Web Exclusive:

A man of many words

James Pannabecker '74
Natural Bridge Station, Va.

I resigned in 1994 from Citicorp Mortgage, where I had been senior vice president and general counsel for mortgage originations. I had been traveling too much, mostly between offices in Stamford, Conn., and St. Louis, Mo. Winter was worst. At least once, snow delayed my returning home so that I arrived on Saturday and had to leave Sunday to be at an 8 a.m. Monday meeting in Stamford.

James PannabeckerAnyway, I quit, thinking I'd figure out something to do. Citicorp kept me on for a year to train my successor, and then for several years as a consultant. I started writing a book on the Real Estate Settlement Procedures Act (RESPA) because I had a lot of experience in that area and sensed a need for guidance.

A few months into the book, I spoke with a fellow who worked for the publisher that had hired me right after law school. He said, "What are you doing?" I said, "Writing a book on RESPA." He said, "Do you have a publisher?" I said, "No." He said, "We might be interested." A week or so later, I had a contract and got serious.

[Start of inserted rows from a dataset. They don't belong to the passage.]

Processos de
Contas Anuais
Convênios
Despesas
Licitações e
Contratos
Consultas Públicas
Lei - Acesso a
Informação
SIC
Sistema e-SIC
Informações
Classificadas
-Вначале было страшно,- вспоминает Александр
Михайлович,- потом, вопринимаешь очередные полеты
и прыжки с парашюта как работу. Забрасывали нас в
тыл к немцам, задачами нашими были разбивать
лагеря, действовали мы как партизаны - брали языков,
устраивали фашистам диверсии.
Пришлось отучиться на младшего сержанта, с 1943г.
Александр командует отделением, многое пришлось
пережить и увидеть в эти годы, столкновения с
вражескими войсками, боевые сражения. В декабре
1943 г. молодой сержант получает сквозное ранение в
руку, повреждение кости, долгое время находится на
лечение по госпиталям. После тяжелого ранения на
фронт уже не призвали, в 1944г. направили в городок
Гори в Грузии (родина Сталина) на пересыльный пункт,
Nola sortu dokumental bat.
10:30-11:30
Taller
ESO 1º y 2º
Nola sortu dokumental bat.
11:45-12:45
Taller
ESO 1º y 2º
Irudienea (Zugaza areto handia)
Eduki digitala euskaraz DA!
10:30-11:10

Then, a month later, he called again. "Stop what you're doing. We need to publish a book on the new Community Reinvestment Act regulations ASAP." A second contract resulted, with deadlines on the first one postponed. In six weeks, he and I together finished the book, which was very successful.

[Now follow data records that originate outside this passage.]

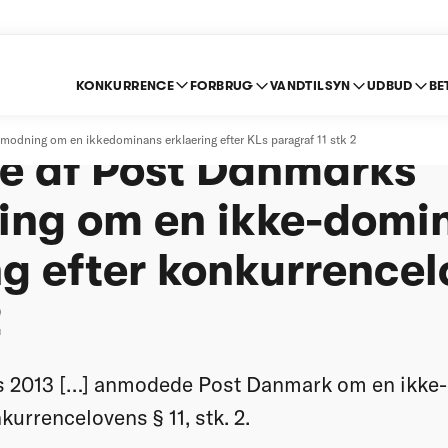
KONKURRENCE
FORBRUG
VANDTILSYN
UDBUD
BE
ence- og Forbrugerst
odning om en ikkedominans erklaering efter KLs paragraf 11 stk 2
se af Post Danmarks
ng om en ikke-domi
g efter konkurrencel
2
rts 2013 […] anmodede Post Danmark om en ikk
kurrencelovens § 11, stk. 2.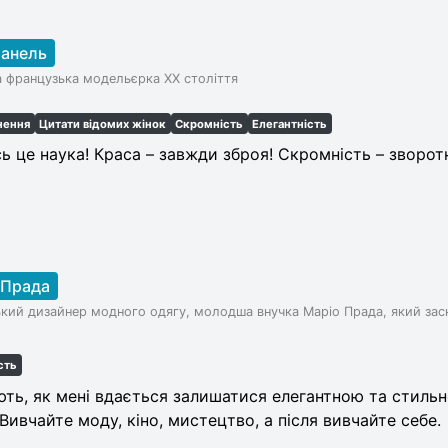
анель
 французька модельєрка XX століття
нення
Цитати відомих жінок
Скромність
Елегантність
ь це наука! Краса – завжди зброя! Скромність – зворот
 Прада
ький дизайнер модного одягу, молодша внучка Маріо Прада, який зас
сть
ть, як мені вдається залишатися елегантною та стильн
 Вивчайте моду, кіно, мистецтво, а після вивчайте себе.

I turned back to the RESPA book and it, too, did well and continues to do so after 15 years. I should mention that this sort of book is updated two or three times a year to reflect changes, so it's been a continuing project.

I've now written or co-written 26 books on banking and mortgage lending topics, earning a good living for myself and keeping several editors and other staffers pretty busy at the publisher.